Learnable Prompt for Few-Shot Semantic Segmentation in Remote Sensing Domain
Steve Andreas Immanuel, Hagai Raja Sinulingga
TL;DR
This work tackles generalized few-shot semantic segmentation in remote sensing by leveraging SegGPT as a foundation model and introducing per-novel-class learnable prompts trained on scarce support data. The method integrates patch-based predictions and a patch-and-stitch inpainting-inspired fusion to handle multi-scale objects, while image-similarity search guides prompt selection and a filtering step reduces false positives. Empirical results on the OpenEarthMap GFSS dataset show notable gains, boosting validation weighted mIoU from 15.96 to 35.08 and achieving 36.52 on the test set, with ablations confirming the contribution of prompts, patch-based fusion, and filtering. The approach offers a simple, extensible, and computationally viable path for incorporating new classes in remote-sensing segmentation without extensive re-training of base models.
Abstract
Few-shot segmentation is a task to segment objects or regions of novel classes within an image given only a few annotated examples.

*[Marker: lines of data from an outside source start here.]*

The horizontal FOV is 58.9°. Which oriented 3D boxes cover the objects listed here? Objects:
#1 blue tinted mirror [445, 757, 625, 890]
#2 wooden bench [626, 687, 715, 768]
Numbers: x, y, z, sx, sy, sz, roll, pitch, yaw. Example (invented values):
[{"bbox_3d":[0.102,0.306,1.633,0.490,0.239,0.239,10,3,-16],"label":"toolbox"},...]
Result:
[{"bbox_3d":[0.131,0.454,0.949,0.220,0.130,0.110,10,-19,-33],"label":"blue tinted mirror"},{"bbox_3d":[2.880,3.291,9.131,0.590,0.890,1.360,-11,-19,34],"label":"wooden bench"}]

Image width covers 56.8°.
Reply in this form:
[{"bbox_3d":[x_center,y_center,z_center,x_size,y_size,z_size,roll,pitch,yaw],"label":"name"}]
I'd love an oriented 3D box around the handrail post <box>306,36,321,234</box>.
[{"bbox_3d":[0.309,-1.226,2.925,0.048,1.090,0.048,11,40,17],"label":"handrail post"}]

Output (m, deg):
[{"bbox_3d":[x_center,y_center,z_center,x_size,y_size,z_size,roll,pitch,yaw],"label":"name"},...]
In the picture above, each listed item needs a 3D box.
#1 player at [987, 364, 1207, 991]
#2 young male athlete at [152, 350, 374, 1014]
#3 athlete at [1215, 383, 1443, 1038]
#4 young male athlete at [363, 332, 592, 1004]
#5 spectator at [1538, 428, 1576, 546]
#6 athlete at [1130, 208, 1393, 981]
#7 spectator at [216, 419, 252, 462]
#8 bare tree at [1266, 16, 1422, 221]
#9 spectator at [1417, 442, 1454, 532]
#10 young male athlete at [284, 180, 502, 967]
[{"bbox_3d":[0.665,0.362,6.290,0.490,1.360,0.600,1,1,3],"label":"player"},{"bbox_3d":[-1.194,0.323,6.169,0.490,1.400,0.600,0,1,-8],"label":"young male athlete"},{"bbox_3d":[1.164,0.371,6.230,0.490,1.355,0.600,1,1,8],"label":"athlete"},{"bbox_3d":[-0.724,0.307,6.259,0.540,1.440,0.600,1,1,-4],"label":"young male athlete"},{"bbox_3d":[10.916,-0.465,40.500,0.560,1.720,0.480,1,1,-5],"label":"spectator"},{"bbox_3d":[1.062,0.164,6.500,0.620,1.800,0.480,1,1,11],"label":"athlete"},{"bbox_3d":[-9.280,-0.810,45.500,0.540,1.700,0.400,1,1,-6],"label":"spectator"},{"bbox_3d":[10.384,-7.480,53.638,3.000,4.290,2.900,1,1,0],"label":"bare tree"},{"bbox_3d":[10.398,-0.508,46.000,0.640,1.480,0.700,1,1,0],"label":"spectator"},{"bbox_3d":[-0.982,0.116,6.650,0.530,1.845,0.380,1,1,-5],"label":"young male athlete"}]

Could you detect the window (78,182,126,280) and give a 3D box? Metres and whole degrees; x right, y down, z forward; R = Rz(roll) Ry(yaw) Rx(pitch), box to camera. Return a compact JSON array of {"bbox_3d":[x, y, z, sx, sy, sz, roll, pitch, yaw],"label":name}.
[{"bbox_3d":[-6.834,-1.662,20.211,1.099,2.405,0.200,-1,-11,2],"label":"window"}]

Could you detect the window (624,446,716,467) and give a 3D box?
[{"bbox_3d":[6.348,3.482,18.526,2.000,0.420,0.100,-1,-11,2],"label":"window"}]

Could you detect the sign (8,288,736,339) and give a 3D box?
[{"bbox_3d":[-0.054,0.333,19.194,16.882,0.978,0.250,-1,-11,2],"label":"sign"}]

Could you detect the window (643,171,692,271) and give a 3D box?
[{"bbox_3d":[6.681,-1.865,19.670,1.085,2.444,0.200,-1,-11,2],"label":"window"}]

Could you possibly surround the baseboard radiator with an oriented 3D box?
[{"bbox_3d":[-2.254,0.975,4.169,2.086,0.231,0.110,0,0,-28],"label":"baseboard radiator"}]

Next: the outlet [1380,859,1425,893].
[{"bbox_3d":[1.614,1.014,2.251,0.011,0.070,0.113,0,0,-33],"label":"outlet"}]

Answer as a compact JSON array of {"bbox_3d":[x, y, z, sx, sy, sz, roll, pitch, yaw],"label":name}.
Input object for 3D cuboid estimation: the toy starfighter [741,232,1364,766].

In the generalized setting, the task extends to segment both the base and the novel classes. The main challenge is how to train the model such that the addition of novel classes does not hurt the base classes performance, also known as catastrophic forgetting. To mitigate this issue, we use SegGPT as our base model and train it on the base classes. Then, we use separate learnable prompts to handle predictions for each novel class. To handle various object sizes which typically present in remote sensing domain, we perform patch-based prediction. To address the discontinuities along patch boundaries, we propose a patch-and-stitch technique by re-framing the problem as an image inpainting task. During inference, we also utilize image similarity search over image embeddings for prompt selection and novel class filtering to reduce false positive predictions. Based on our experiments, our proposed method boosts the weighted mIoU of a simple fine-tuned SegGPT from 15.96 to 35.08 on the validation set of few-shot OpenEarthMap dataset given in the challenge.